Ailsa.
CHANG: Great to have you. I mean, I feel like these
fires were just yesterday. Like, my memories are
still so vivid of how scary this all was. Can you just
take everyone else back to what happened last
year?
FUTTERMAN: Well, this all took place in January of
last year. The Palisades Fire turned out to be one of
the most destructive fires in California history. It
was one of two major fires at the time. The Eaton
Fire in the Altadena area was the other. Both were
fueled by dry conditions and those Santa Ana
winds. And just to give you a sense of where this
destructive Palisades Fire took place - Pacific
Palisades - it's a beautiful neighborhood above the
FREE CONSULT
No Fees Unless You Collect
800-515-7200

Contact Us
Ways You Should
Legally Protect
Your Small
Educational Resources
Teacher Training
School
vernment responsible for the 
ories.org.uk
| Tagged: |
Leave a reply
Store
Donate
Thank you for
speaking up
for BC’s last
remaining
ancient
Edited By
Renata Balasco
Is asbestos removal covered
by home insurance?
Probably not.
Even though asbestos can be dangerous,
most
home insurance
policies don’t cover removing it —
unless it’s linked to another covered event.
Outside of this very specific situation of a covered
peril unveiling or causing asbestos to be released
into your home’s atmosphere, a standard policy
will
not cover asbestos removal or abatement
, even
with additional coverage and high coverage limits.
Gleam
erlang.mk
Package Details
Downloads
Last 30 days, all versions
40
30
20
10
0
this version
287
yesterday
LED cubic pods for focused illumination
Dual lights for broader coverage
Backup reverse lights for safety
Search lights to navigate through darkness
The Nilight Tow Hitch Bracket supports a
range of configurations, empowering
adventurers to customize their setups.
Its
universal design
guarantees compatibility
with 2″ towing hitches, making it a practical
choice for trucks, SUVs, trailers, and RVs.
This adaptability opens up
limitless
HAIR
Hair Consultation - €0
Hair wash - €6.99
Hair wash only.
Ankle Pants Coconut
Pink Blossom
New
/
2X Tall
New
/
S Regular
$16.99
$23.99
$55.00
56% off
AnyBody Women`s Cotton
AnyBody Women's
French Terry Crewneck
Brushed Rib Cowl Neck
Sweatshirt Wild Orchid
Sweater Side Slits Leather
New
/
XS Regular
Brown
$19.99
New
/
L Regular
────────────────
Try it: Rewrite the listing from its first line up to and including the line with "Outside of this", replacing "Palisades Fire" with "Palisades blaze" and leaving everything else unchanged.

Solution to the exercise:
Ailsa.
CHANG: Great to have you. I mean, I feel like these
fires were just yesterday. Like, my memories are
still so vivid of how scary this all was. Can you just
take everyone else back to what happened last
year?
FUTTERMAN: Well, this all took place in January of
last year. The Palisades blaze turned out to be one of
the most destructive fires in California history. It
was one of two major fires at the time. The Eaton
Fire in the Altadena area was the other. Both were
fueled by dry conditions and those Santa Ana
winds. And just to give you a sense of where this
destructive Palisades blaze took place - Pacific
Palisades - it's a beautiful neighborhood above the
FREE CONSULT
No Fees Unless You Collect
800-515-7200

Contact Us
Ways You Should
Legally Protect
Your Small
Educational Resources
Teacher Training
School
vernment responsible for the 
ories.org.uk
| Tagged: |
Leave a reply
Store
Donate
Thank you for
speaking up
for BC’s last
remaining
ancient
Edited By
Renata Balasco
Is asbestos removal covered
by home insurance?
Probably not.
Even though asbestos can be dangerous,
most
home insurance
policies don’t cover removing it —
unless it’s linked to another covered event.
Outside of this very specific situation of a covered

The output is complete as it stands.